There is also damaging evidence that No 10 tried to manipulate inquiries by the Foreign Affairs Select Committee and the Intelligence and Security Committee to further its battle with the BBC.
At one level, we should not be surprised. Perhaps any government would use every weapon at its disposal in such a hostile media climate, and there is no doubt that Mr Blair and Alastair Campbell felt deeply wronged by the Gilligan report.
Any spin doctor will tell you: "I spin, but I don't lie." But when you look at what they said then and what we know now, you have to ask whether the Government crossed the fine line between spinning and lying. Of course, the officials never expected to be caught out, and never dreamt their e-mails and memos would be put under the public spotlight.
The e-mail by Tom Kelly, Mr Blair's official spokesman, saying the Government was involved in a "game of chicken" with the BBC, is one of those phrases that sticks - in the way that Jo Moore's "good day to bury bad news" missive on 11 September has come to symbolise Labour's addiction to spin.
The irony is that Mr Kelly and his fellow spokesman Godric Smith have tried hard to help the Government kick the habit. That is why, as neutral civil servants, they were brought in to take over the day-to-day briefing of journalists from Mr Campbell.
But, as one No 10 insider told me this week: "We have never managed to live down our reputation for spin. It only takes two or three stories a year to undo all our efforts, and whenever we start to get it right, another one comes along." When Mr Campbell leaves Downing Street after the Hutton inquiry, we will be told that Mr Blair has finally stopped spinning. This has already been dismissed by the media as another piece of spin in itself.
There is talk among ministers of a "new settlement" under which the Government gives up spin and is more honest about admitting its divisions and mistakes, as grown-up politicians such as David Blunkett and Charles Clarke have done. In return, the media would report politics more seriously and not treat every discussion inside the Government as a huge split. I doubt that either side is capable of sticking to such an agreement.
New Labour seems incapable of learning from its mistakes. Mr Campbell's protest to the Press Complaints Commission about stories that Mr Blair demanded a bigger role at the Queen Mother's lying-in-state rebounded when he backed down. By making a complaint, the allegation was brought to the attention of millions of people who would otherwise never have heard of it.
The "sexing up" claim was much more serious.

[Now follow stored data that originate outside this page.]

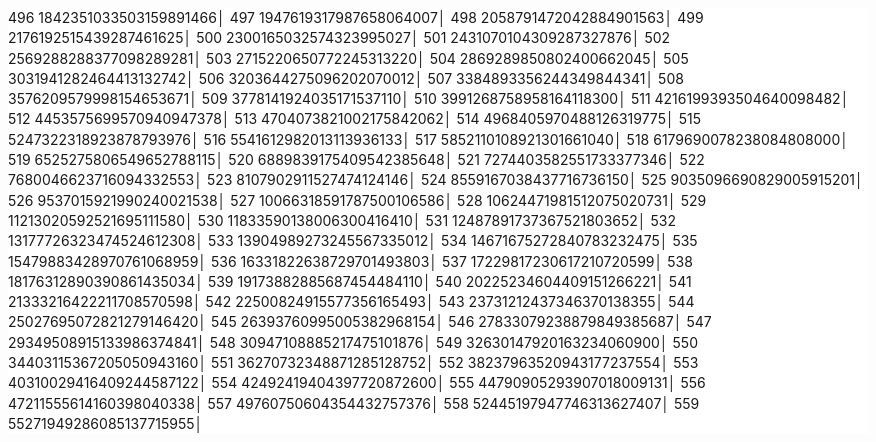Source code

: 496           1842351033503159891466│
497           1947619317987658064007│
498           2058791472042884901563│
499           2176192515439287461625│
500           2300165032574323995027│
501           2431070104309287327876│
502           2569288288377098289281│
503           2715220650772245313220│
504           2869289850802400662045│
505           3031941282464413132742│
506           3203644275096202070012│
507           3384893356244349844341│
508           3576209579998154653671│
509           3778141924035171537110│
510           3991268758958164118300│
511           4216199393504640098482│
512           4453575699570940947378│
513           4704073821002175842062│
514           4968405970488126319775│
515           5247322318923878793976│
516           5541612982013113936133│
517           5852110108921301661040│
518           6179690078238084808000│
519           6525275806549652788115│
520           6889839175409542385648│
521           7274403582551733377346│
522           7680046623716094332553│
523           8107902911527474124146│
524           8559167038437716736150│
525           9035096690829005915201│
526           9537015921990240021538│
527          10066318591787500106586│
528          10624471981512075020731│
529          11213020592521695111580│
530          11833590138006300416410│
531          12487891737367521803652│
532          13177726323474524612308│
533          13904989273245567335012│
534          14671675272840783232475│
535          15479883428970761068959│
536          16331822638729701493803│
537          17229817230617210720599│
538          18176312890390861435034│
539          19173882885687454484110│
540          20225234604409151266221│
541          21333216422211708570598│
542          22500824915577356165493│
543          23731212437346370138355│
544          25027695072821279146420│
545          26393760995005382968154│
546          27833079238879849385687│
547          29349508915133986374841│
548          30947108885217475101876│
549          32630147920163234060900│
550          34403115367205050943160│
551          36270732348871285128752│
552          38237963520943177237554│
553          40310029416409244587122│
554          42492419404397720872600│
555          44790905293907018009131│
556          47211555614160398040338│
557          49760750604354432757376│
558          52445197947746313627407│
559          55271949286085137715955│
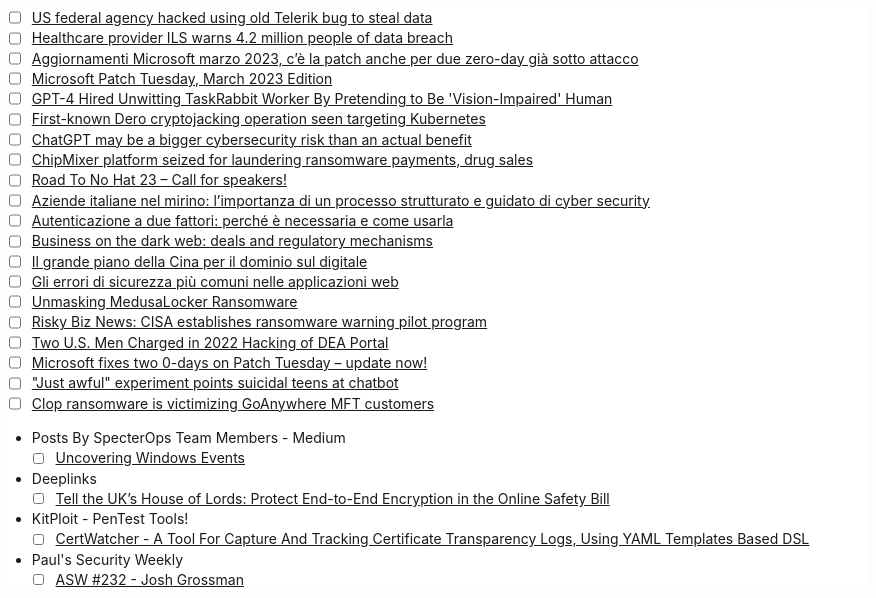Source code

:   - [ ] [US federal agency hacked using old Telerik bug to steal data](https://www.bleepingcomputer.com/news/security/us-federal-agency-hacked-using-old-telerik-bug-to-steal-data/)
  - [ ] [Healthcare provider ILS warns 4.2 million people of data breach](https://www.bleepingcomputer.com/news/security/healthcare-provider-ils-warns-42-million-people-of-data-breach/)
  - [ ] [Aggiornamenti Microsoft marzo 2023, c’è la patch anche per due zero-day già sotto attacco](https://www.cybersecurity360.it/news/aggiornamenti-microsoft-marzo-2023-ce-la-patch-anche-per-due-zero-day-gia-sotto-attacco/)
  - [ ] [Microsoft Patch Tuesday, March 2023 Edition](https://krebsonsecurity.com/2023/03/microsoft-patch-tuesday-march-2023-edition/)
  - [ ] [GPT-4 Hired Unwitting TaskRabbit Worker By Pretending to Be 'Vision-Impaired' Human](https://www.vice.com/en/article/jg5ew4/gpt4-hired-unwitting-taskrabbit-worker)
  - [ ] [First-known Dero cryptojacking operation seen targeting Kubernetes](https://www.bleepingcomputer.com/news/security/first-known-dero-cryptojacking-operation-seen-targeting-kubernetes/)
  - [ ] [ChatGPT may be a bigger cybersecurity risk than an actual benefit](https://www.bleepingcomputer.com/news/security/chatgpt-may-be-a-bigger-cybersecurity-risk-than-an-actual-benefit/)
  - [ ] [ChipMixer platform seized for laundering ransomware payments, drug sales](https://www.bleepingcomputer.com/news/security/chipmixer-platform-seized-for-laundering-ransomware-payments-drug-sales/)
  - [ ] [Road To No Hat 23 – Call for speakers!](https://www.hacklabg.net/uncategorized/road-to-no-hat-23-call-for-speakers/)
  - [ ] [Aziende italiane nel mirino: l’importanza di un processo strutturato e guidato di cyber security](https://www.cybersecurity360.it/nuove-minacce/aziende-italiane-nel-mirino-limportanza-di-un-processo-strutturato-e-guidato-di-cyber-security/)
  - [ ] [Autenticazione a due fattori: perché è necessaria e come usarla](https://www.cybersecurity360.it/soluzioni-aziendali/autenticazione-a-due-fattori-perche-e-necessaria-e-come-usarla/)
  - [ ] [Business on the dark web: deals and regulatory mechanisms](https://securelist.com/dark-web-deals-and-regulations/109034/)
  - [ ] [Il grande piano della Cina per il dominio sul digitale](https://www.guerredirete.it/il-grande-piano-della-cina-per-il-dominio-sul-digitale/)
  - [ ] [Gli errori di sicurezza più comuni nelle applicazioni web](https://www.securityinfo.it/2023/03/15/errori-sicurezza-applicazioni-web/?utm_source=rss&utm_medium=rss&utm_campaign=errori-sicurezza-applicazioni-web)
  - [ ] [Unmasking MedusaLocker Ransomware](https://blog.cyble.com/2023/03/15/unmasking-medusalocker-ransomware/)
  - [ ] [Risky Biz News: CISA establishes ransomware warning pilot program](https://riskybiznews.substack.com/p/risky-biz-news-cisa-establishes-ransomware)
  - [ ] [Two U.S. Men Charged in 2022 Hacking of DEA Portal](https://krebsonsecurity.com/2023/03/two-us-men-charged-in-2022-hacking-of-dea-portal/)
  - [ ] [Microsoft fixes two 0-days on Patch Tuesday – update now!](https://nakedsecurity.sophos.com/2023/03/15/microsoft-fixes-two-0-days-on-patch-tuesday-update-now/)
  - [ ] ["Just awful" experiment points suicidal teens at chatbot](https://www.malwarebytes.com/blog/news/2023/03/just-awful-experiment-points-suicidal-teens-at-chatbot)
  - [ ] [Clop ransomware is victimizing GoAnywhere MFT customers](https://www.malwarebytes.com/blog/news/2023/03/clop-ransomware-is-victimizing-goanywhere-mft-customers)
- Posts By SpecterOps Team Members - Medium
  - [ ] [Uncovering Windows Events](https://posts.specterops.io/uncovering-windows-events-b4b9db7eac54?source=rss----f05f8696e3cc---4)
- Deeplinks
  - [ ] [Tell the UK’s House of Lords: Protect End-to-End Encryption in the Online Safety Bill](https://www.eff.org/deeplinks/2023/03/tell-uks-house-lords-protect-end-end-encryption-online-safety-bill)
- KitPloit - PenTest Tools!
  - [ ] [CertWatcher - A Tool For Capture And Tracking Certificate Transparency Logs, Using YAML Templates Based DSL](http://www.kitploit.com/2023/03/certwatcher-tool-for-capture-and.html)
- Paul's Security Weekly
  - [ ] [ASW #232 - Josh Grossman](http://podcast.securityweekly.com/asw-232-josh-grossman)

But by pursuing its fight with the BBC to the death, Downing Street again magnified the original allegation - as well as contributing to the death of a man caught in the middle. With the benefit of hindsight, plenty of people in No 10 now wish they had called a truce with the BBC after the Foreign Affairs Committee found that Mr Campbell had not "sexed up" the dossier. But, it seems, he wanted blood - Mr Gilligan's. Instead, the blood spilled was Dr Kelly's.
The affair may also inflict lasting damage on Mr Blair. He will try to make a fresh start after Lord Hutton reports, and may be capable of doing so. But those e-mails and memos cannot be washed away, and they paint a pretty unflattering picture. It is going to be very, very hard for Mr Blair to win back the people's trust.